Но ведь Земля сама есть пылинка во Вселенной, и она сама беззащитна перед Космосом и не вечна. Ты творишь жизнь планеты уже миллиарды лет, неужели всё то, что Ты творишь, погибнет, исчезнет без следа, а мы будем скитаться по Вселенной, искать пристанище в чужих мирах, где мы не нужны никому?»

И был ответ: «Цель моя – успеть преобразовать материальность планеты, возвести её в тот мир, в ту обитель, где не властны силы Космоса, где ничто не сможет разрушить её. И вместе с планетой перейдут все невидимые для вас слои её, в которых находятся души живших и не живших существ. Там все земные миры смогут существовать и развиваться до скончания времён».

Я спросил: «Господи, что такое до скончания времён?» - «По крайней мере, пока будет существовать наша Вселенная. Что будет потом, знает лишь Творец Вселенной. Он творит её будущее» - был ответ.

«Господи, мы грешны пред Тобою, жалки и убоги в своих возможностях, способностях. в своих желаниях и делах. И всё же дерзну спросить: можем ли мы быть Тебе полезны в делах Твоих, или хотя бы как нам не мешать Тебе?»
«Служить цели» - был ответ.

Разговор длился несколько секунд. В памяти я снова уходил от обрыва по земле, покрытой бедной растительностью, выжившей под ударами штормовых ветров, с остатками окопов, взорванных укреплений, а над всем этим наполняли всё пространство, перекрывали рёв взлетающих реактивных самолётов военного аэродрома ураганный ветер и могучий гул великого океана.

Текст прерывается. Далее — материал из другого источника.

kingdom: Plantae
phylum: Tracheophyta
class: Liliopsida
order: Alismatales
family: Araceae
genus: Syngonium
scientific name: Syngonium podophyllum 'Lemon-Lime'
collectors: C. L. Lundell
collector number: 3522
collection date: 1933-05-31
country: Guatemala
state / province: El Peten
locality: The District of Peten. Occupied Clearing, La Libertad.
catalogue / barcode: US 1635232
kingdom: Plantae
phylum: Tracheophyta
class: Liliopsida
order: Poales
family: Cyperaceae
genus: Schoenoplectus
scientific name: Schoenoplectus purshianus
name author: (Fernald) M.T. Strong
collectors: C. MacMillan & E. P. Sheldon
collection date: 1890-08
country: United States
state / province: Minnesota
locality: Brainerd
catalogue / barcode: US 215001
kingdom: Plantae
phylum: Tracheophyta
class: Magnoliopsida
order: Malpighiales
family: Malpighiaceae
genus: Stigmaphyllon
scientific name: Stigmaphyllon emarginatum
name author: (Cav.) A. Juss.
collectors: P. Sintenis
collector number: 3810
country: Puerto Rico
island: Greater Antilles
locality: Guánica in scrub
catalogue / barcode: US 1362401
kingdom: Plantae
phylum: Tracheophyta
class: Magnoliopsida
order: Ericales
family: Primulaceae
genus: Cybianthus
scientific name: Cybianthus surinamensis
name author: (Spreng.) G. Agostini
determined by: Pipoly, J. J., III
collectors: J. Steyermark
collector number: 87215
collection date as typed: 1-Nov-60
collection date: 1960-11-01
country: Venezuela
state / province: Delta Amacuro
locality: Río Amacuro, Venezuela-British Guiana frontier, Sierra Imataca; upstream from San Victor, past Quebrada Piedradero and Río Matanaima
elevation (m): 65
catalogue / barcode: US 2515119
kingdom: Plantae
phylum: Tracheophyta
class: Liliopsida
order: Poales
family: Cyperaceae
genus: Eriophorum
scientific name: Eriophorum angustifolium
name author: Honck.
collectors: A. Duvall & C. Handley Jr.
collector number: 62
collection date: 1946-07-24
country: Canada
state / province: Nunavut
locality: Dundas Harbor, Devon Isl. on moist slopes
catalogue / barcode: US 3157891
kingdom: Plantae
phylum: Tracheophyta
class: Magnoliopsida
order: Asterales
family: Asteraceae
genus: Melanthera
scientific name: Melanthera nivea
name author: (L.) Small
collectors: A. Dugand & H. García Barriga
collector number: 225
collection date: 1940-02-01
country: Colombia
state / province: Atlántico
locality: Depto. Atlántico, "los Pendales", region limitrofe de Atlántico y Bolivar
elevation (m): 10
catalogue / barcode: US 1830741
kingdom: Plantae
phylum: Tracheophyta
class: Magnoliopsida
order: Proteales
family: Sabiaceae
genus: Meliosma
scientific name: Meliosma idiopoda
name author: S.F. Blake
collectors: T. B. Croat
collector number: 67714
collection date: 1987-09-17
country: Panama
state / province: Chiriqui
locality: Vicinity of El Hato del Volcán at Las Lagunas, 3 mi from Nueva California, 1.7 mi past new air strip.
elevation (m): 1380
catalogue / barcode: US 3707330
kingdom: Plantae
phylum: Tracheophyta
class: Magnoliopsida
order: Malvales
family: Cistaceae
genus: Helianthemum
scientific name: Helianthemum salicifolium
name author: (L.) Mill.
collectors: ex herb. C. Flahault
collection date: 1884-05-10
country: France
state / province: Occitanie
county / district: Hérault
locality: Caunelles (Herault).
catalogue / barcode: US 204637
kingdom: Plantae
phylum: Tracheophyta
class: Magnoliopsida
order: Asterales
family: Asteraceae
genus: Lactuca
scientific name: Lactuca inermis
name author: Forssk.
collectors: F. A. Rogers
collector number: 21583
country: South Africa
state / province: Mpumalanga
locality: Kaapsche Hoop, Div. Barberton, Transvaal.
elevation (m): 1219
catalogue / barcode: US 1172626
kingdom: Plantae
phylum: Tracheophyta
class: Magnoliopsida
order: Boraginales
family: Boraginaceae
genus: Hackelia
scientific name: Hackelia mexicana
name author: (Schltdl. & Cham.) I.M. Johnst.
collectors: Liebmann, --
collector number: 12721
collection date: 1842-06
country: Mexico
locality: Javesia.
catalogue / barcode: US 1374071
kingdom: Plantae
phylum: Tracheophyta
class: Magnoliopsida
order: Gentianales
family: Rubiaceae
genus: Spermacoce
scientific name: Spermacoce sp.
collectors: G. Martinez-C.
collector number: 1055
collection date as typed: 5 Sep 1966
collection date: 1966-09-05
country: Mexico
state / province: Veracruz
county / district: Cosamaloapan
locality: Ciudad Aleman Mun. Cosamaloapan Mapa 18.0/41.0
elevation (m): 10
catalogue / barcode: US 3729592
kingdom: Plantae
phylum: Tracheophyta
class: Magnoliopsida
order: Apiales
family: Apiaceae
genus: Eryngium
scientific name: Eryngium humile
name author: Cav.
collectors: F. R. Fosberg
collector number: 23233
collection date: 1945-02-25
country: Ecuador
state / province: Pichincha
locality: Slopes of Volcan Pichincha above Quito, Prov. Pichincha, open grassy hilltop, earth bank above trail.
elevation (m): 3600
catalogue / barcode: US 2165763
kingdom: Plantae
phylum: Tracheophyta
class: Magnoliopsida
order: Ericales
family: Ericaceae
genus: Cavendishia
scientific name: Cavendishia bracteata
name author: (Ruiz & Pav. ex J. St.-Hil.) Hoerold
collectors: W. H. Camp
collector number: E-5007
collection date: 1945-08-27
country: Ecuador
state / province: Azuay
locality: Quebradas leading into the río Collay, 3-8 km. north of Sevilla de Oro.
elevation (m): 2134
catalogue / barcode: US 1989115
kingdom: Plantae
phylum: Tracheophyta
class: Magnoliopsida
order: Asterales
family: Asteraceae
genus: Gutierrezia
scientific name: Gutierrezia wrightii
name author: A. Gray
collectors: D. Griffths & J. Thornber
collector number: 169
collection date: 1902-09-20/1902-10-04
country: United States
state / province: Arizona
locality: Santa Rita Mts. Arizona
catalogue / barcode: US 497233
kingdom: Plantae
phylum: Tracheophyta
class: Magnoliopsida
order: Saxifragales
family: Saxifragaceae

10.01.2015. В поселок Мезмай в горах Кавказа, где прошли последние годы жизни брата, я добрался к вечеру. Пришли ближайшие соседи, рассказали о его последних часах жизни. Он лежал на кровати уже прибранный, рядом стоял приготовленный гроб.

Когда все разошлись, я сел рядом с ним. «Ну вот, ты родился позже меня, там, в деревеньке Единка на берегу Японского моря. А ушёл раньше меня».
Смотрел на его спокойное, сосредоточенное лицо и пытался понять, увидеть то, что он чувствует, видит. Потом положил руку на его холодную руку, в которую было вложено распятие, и спросил, как мне относиться к отрёкшемуся от него его взрослому сыну. Быстро и чётко почувствовал, что он простил сына, но ни о каких действиях по отношению к нему не просил.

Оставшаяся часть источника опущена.